(Recorded information Opens)

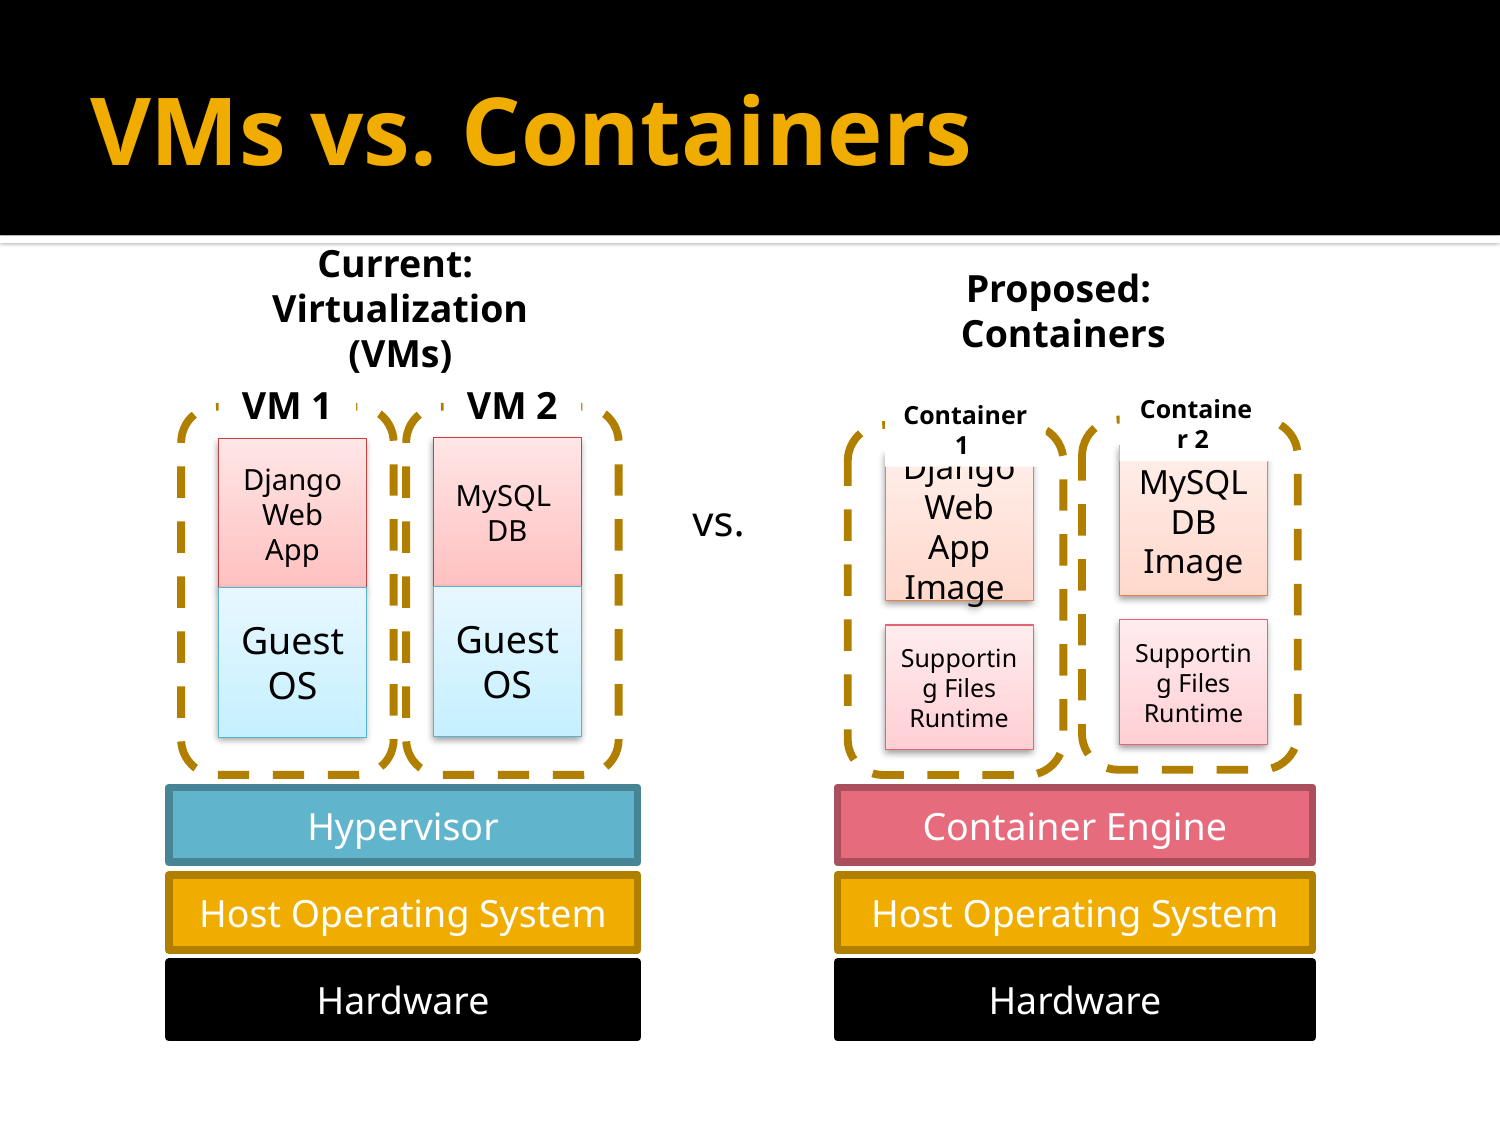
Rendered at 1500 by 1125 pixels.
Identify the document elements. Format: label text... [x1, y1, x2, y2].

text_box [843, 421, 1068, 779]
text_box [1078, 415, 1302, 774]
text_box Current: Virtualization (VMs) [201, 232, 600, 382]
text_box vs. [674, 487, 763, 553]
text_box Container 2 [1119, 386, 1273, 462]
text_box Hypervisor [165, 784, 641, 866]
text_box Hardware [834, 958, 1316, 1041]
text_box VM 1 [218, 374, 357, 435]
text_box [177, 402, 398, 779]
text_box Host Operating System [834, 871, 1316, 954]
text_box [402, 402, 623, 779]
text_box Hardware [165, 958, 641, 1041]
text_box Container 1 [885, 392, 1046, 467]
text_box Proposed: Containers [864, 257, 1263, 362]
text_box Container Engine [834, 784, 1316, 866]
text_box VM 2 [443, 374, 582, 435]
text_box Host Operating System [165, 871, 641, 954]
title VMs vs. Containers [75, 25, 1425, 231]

(Recorded information Closes)

Action item:
The records above are to be repeated exactly, apart from their pictures.

Answer to this task:
Rendered at 1500 by 1125 pixels.
Identify the document elements. Format: label text... [x1, y1, x2, y2].

text_box [843, 421, 1068, 779]
text_box [1078, 415, 1302, 774]
text_box Current: Virtualization (VMs) [201, 232, 600, 382]
text_box vs. [674, 487, 763, 553]
text_box Container 2 [1119, 386, 1273, 462]
text_box Hypervisor [165, 784, 641, 866]
text_box Hardware [834, 958, 1316, 1041]
text_box VM 1 [218, 374, 357, 435]
text_box [177, 402, 398, 779]
text_box Host Operating System [834, 871, 1316, 954]
text_box [402, 402, 623, 779]
text_box Hardware [165, 958, 641, 1041]
text_box Container 1 [885, 392, 1046, 467]
text_box Proposed: Containers [864, 257, 1263, 362]
text_box Container Engine [834, 784, 1316, 866]
text_box VM 2 [443, 374, 582, 435]
text_box Host Operating System [165, 871, 641, 954]
title VMs vs. Containers [75, 25, 1425, 231]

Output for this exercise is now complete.